Check every line below for the word "Series" and copy the ones that have it.

• Extracted information:
※

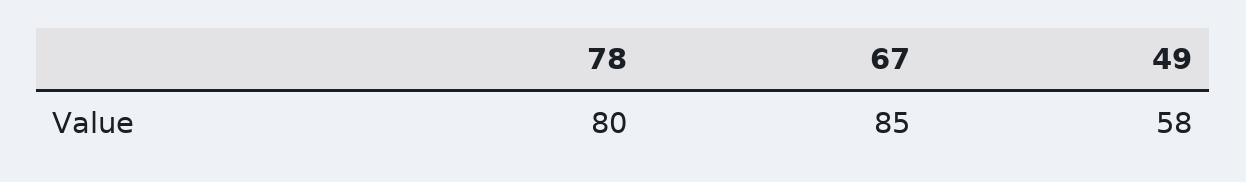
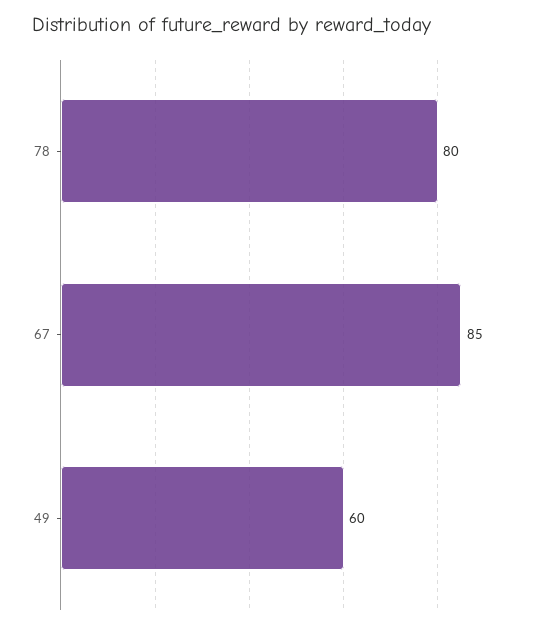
49: 58 -> 60

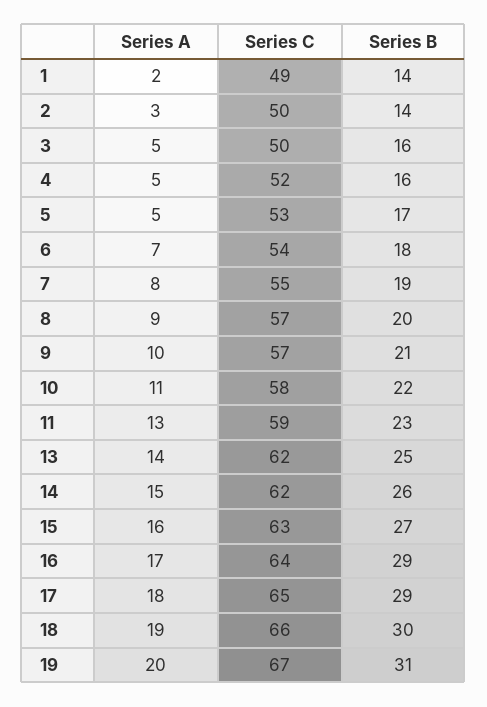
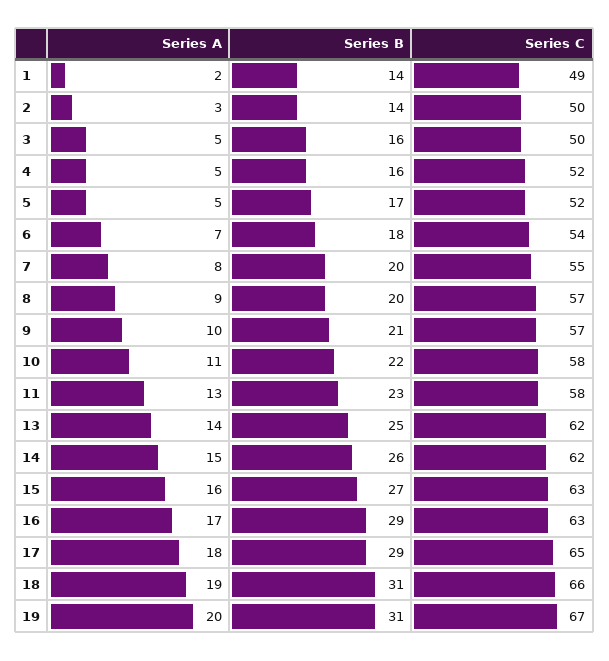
Series C, 5: 53 -> 52
Series B, 7: 19 -> 20
Series C, 11: 59 -> 58
Series C, 16: 64 -> 63
Series B, 18: 30 -> 31

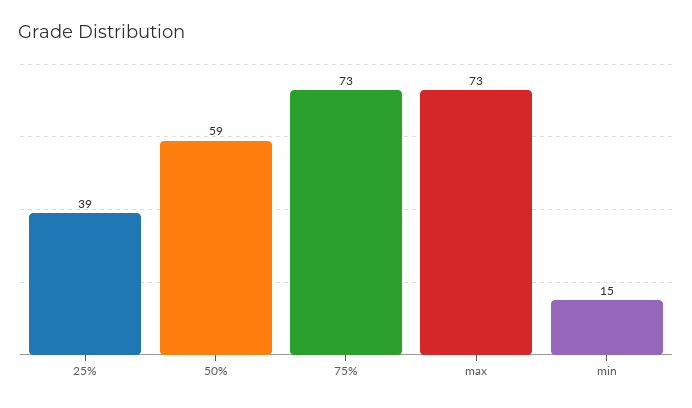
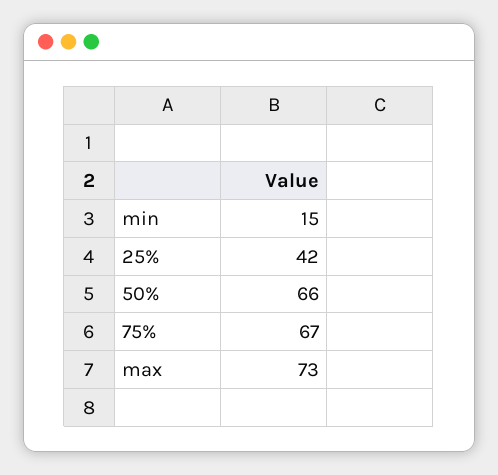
25%: 39 -> 42
50%: 59 -> 66
75%: 73 -> 67

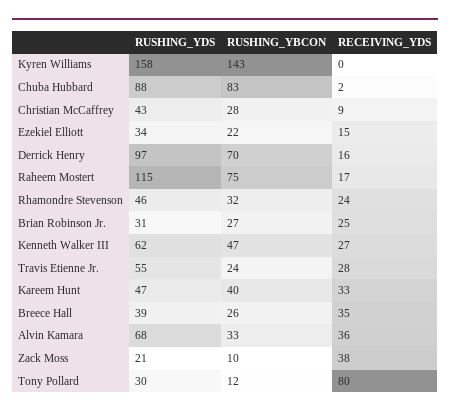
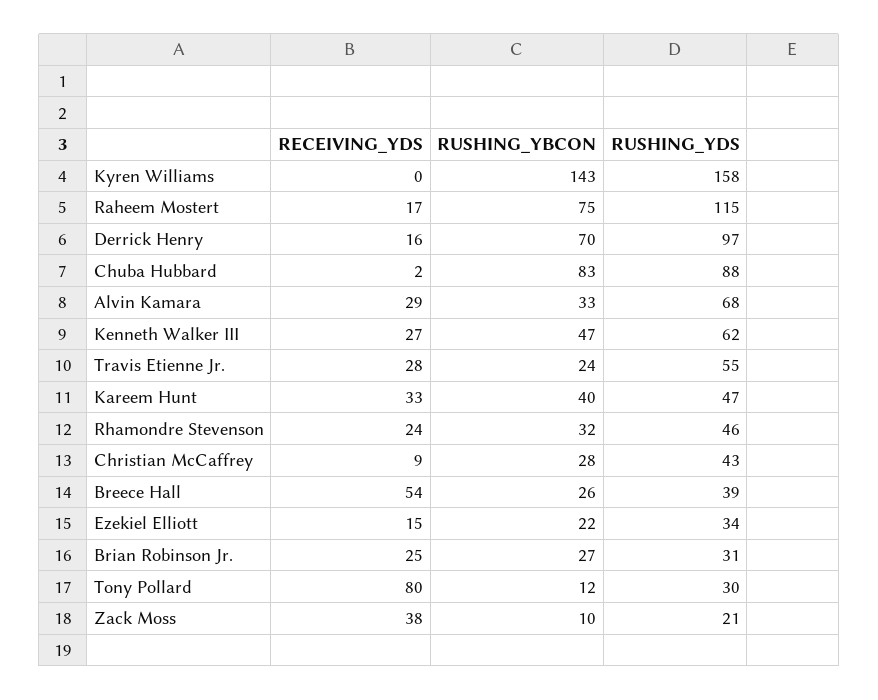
RECEIVING_YDS, Breece Hall: 35 -> 54
RECEIVING_YDS, Alvin Kamara: 36 -> 29

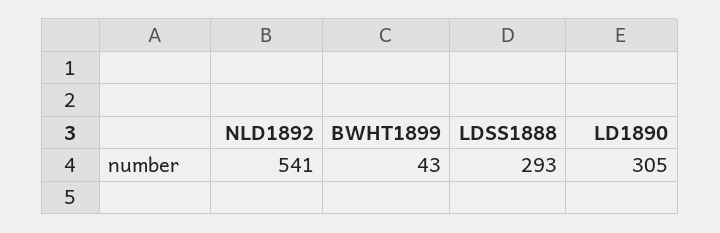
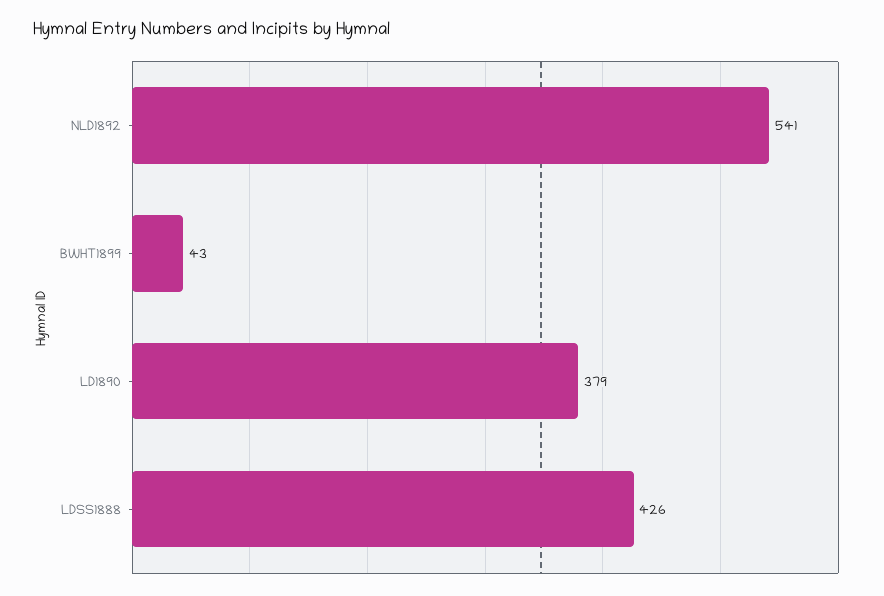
LDSS1888: 293 -> 426
LD1890: 305 -> 379

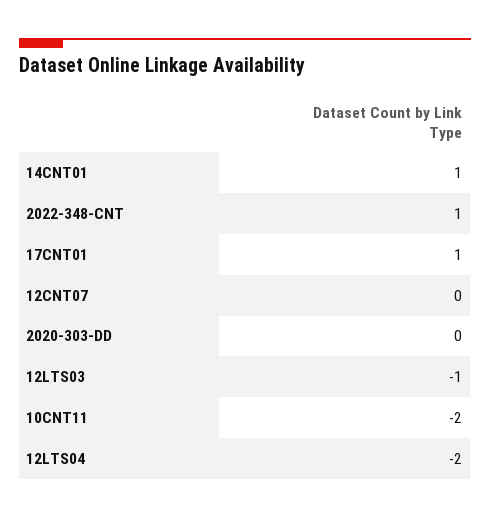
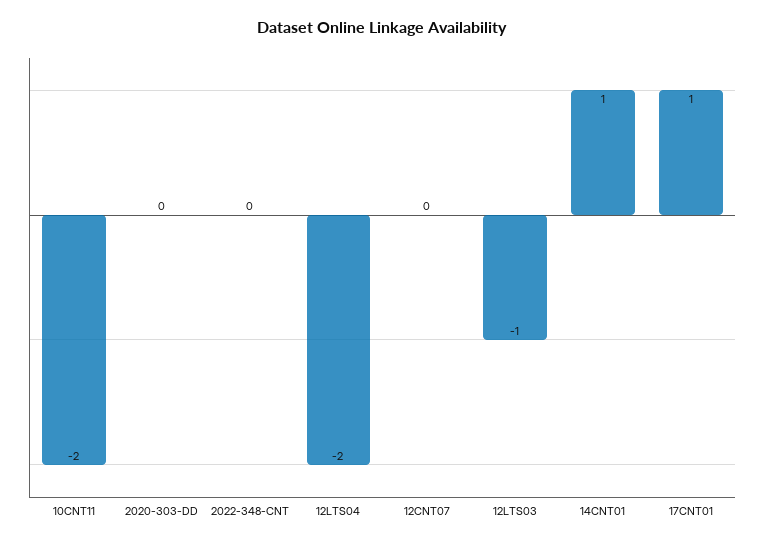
2022-348-CNT: 1 -> 0

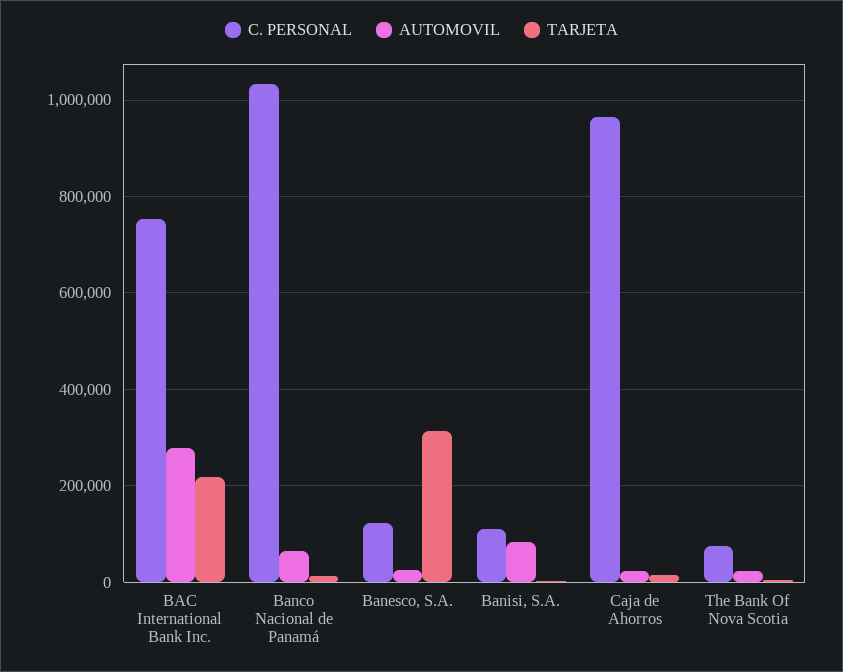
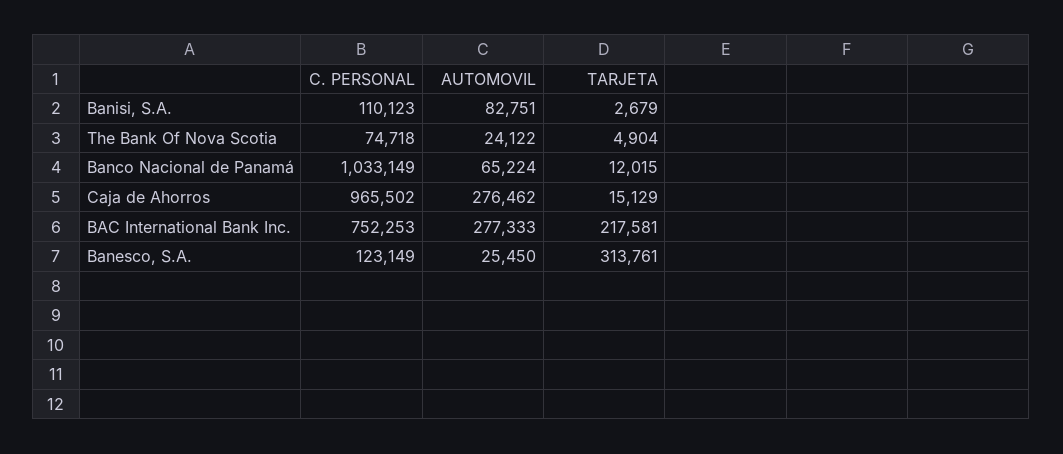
AUTOMOVIL, Caja de Ahorros: 20000 -> 276462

※

• Answer to the exercise:
Series C, 5: 53 -> 52
Series B, 7: 19 -> 20
Series C, 11: 59 -> 58
Series C, 16: 64 -> 63
Series B, 18: 30 -> 31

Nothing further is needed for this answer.